John Ashley, the shock-haired speed-freak son of a Pentagon official, plays a GI named Alan Miller, who seems driven by Ashley’s hedonistic impulses, but has also inherited war wounds and a Purple Heart from the backstory of Ashley’s friend Terry Whitmore. Mark Shapiro’s alter ego, Ben Rosen, shares a thoughtful manner and a Minnesota birthplace with his creator, but his ill-fated trip back to the States is a detail borrowed from the life of Ray Jones III. The leader of the ADC, however, has undergone the most dramatic transformation. Bill Jones plays John Lane, whose backstory is much more dramatic than that of a medical technician with a military career that took him no farther east than Frankfurt. “I was an interpreter working with army intelligence in the Delta,” his character reports. “I came in close contact with the Vietnamese people and I realized what they were fighting for and what the National Liberation Front stood for.”
Like the heroes of most propaganda films, John Lane talks in complete sentences and is always right about everything. He lectu
res middle-class Swedes on American imperialism, rattling off statistics about U.S. interests in the Venezuelan oil industry. He senses the treachery of a deserter named Fabian, deducing, correctly, that he is an intelligence plant. (One scene puts Bill on a sun lounger, reading David Wise’s 1964 exposé on the CIA, The Invisible Government.)
Most perceptively, John holds his ground against a patrician figure called Lundberg, who lavishes hospitality upon the deserters, warns them against contacting the student Maoists, and then plots against them when they refuse to comply. Lundberg is an unsubtle caricature of the deputy chair of the Swedish Committee for Vietnam. When Bertil Svahnström saw the film, it killed the last of his goodwill toward the ADC. He procured a 16 mm print and kept it in his office like a piece of evidence.

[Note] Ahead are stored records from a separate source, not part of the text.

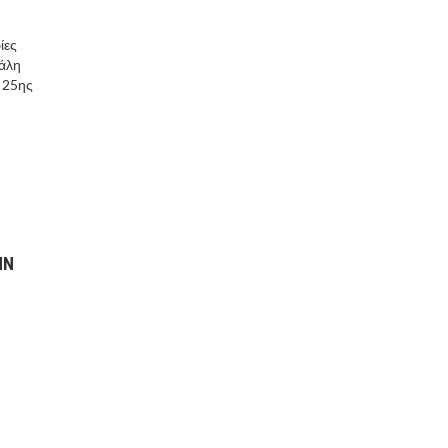
ίες
γάλη
 25ης
ΗΝ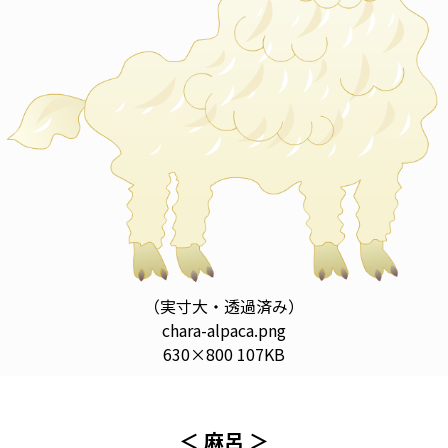
（実寸大・透過済み）
chara-alpaca.png
630×800 107KB
＜ 麻呂 ＞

“I didn’t really have enough experience to make a movie,” said Olle Sjögren, when I met him on a trip to London. “If you’re a director you have to be strong, you have to be clear. And since we weren’t paying anyone we couldn’t expect them to be Marlon Brando.” Despite these shortcomings, the deserters made a strong impression on him. John Ashley, he remembered, was a skittish figure bubbling with amphetamine enthusiasm. Bill Jones, he recalls, was strangely affected by working on scenes with the visiting American academic who had agreed to play the part of John Lane’s father. The deserters’ conversation, he remembered, was often a fevered discussion of who might be the resident CIA plant in the American Deserters Committee. A discussion led by Michael Vale.